**提供記事:**
##############################

争奪戦勃発だ。DeNAが、日本ハムから自由契約となった大田泰示外野手(31)の獲得調査に乗り出すことが8日、分かった。

 この秋に突然の〝ノンテンダー〟となった大田だが、水面下ではすぐに複数球団が調査に動き出していた。そんな中、DeNAは長打力と高い守備力を併せ持つ貴重な右の外野手として評価。外野陣には佐野、オースティンらがいるが、強肩で右翼を守れる大田が加われば、チームの課題だった層の厚みが増す。

 大田は2008年のドラフト1位で巨人に入団。16年オフに巨人から日本ハムへトレード移籍すると大砲の才能が一気に開花し、レギュラー右翼手として活躍した。だが13年目の今季はスランプにはまって76試合、3本塁打、打率2割4厘。国内FA権を8月に取得したもののオフに自由契約の身となった。

##############################

**作業内容:**
1) 大田泰示の記事によると、大田は何年のドラフト何位で巨人に入団しましたか。
2) 大田泰示の記事を、最後の文の後から書き継いでください。
一覧は大田泰示の記事とは別の出典から取られたものです。

##############################

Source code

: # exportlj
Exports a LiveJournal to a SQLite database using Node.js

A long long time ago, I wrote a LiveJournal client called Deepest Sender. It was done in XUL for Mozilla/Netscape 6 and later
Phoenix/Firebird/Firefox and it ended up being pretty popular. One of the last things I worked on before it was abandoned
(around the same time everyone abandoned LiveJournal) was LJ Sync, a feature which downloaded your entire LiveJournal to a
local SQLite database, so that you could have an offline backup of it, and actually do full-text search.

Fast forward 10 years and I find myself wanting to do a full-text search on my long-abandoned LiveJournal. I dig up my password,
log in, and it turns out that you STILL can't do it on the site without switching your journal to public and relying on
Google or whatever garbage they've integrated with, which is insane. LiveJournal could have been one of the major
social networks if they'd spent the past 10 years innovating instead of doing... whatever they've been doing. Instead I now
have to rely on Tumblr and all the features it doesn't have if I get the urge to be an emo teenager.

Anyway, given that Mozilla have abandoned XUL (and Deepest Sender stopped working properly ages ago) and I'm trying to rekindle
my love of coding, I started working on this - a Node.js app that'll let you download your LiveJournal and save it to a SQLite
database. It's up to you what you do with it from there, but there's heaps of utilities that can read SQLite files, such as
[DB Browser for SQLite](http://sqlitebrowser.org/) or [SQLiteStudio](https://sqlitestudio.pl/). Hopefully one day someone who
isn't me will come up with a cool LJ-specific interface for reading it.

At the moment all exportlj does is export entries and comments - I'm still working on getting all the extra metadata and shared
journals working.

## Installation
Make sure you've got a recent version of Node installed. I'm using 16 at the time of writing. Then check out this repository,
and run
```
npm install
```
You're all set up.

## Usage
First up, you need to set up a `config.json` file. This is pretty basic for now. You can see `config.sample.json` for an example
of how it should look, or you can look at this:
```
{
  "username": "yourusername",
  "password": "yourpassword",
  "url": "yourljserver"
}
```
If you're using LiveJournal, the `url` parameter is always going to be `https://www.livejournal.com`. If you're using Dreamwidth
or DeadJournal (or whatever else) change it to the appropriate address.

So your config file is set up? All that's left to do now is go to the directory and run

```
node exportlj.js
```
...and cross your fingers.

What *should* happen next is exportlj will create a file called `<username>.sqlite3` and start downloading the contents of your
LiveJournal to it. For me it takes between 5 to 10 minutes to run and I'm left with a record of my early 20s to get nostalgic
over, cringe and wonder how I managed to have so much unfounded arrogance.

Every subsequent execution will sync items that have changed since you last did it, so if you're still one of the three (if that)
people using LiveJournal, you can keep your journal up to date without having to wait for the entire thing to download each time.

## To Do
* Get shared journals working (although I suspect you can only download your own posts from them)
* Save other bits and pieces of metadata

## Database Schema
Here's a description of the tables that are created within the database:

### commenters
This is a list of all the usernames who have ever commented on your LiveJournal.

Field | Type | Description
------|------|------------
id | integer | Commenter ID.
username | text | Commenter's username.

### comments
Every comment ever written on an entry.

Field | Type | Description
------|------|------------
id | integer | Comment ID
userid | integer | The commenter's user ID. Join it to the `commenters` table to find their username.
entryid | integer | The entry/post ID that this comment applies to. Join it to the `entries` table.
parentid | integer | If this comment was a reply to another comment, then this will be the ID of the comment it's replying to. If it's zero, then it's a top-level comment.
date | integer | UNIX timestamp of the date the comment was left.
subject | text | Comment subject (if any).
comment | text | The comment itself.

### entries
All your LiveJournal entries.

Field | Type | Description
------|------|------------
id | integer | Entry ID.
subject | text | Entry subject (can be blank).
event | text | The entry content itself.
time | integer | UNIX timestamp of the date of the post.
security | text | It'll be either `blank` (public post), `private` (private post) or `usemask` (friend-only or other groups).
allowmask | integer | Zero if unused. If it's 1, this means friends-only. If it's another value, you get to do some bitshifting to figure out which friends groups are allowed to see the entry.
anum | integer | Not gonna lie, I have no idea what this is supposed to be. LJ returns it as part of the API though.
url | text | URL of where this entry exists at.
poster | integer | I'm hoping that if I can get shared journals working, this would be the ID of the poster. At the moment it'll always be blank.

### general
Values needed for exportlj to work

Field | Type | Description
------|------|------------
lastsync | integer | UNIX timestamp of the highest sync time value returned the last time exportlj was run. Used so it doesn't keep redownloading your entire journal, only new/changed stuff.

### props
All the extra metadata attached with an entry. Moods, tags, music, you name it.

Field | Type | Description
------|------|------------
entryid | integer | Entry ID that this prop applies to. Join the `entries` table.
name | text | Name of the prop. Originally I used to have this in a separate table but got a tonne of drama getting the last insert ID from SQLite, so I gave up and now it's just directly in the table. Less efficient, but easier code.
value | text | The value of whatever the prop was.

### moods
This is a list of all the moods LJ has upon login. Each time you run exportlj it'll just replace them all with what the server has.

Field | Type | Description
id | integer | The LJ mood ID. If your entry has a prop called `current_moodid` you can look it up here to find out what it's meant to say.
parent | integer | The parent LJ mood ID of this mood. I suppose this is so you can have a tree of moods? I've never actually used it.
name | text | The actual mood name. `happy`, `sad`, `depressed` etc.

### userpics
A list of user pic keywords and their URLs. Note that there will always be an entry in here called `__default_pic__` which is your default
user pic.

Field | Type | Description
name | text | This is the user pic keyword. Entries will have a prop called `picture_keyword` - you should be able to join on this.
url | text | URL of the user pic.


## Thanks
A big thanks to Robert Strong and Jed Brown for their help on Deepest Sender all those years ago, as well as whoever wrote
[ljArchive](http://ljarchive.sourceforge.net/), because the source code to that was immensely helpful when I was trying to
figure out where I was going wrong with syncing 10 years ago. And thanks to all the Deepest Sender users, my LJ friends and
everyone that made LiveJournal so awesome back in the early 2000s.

##############################

**回答:**
1) 2008年のドラフト1位です。

2)
 DeNAの本拠である横浜は、東海大相模高出身の大田にとってホームでもある。ただし同等条件を準備して獲得調査を進めている他球団もあることから、まだ方向は定まっていない。

 本人に近い関係者によると、大田は家族の生活環境を重視しているとのことから「地縁」と「安定」が移籍先のキーワードになりそうだという。今オフは大物不在で静かなFA市場とささやかれていたが、〝ノンテンダー・タイシ〟の登場でにわかに活気づいてきた。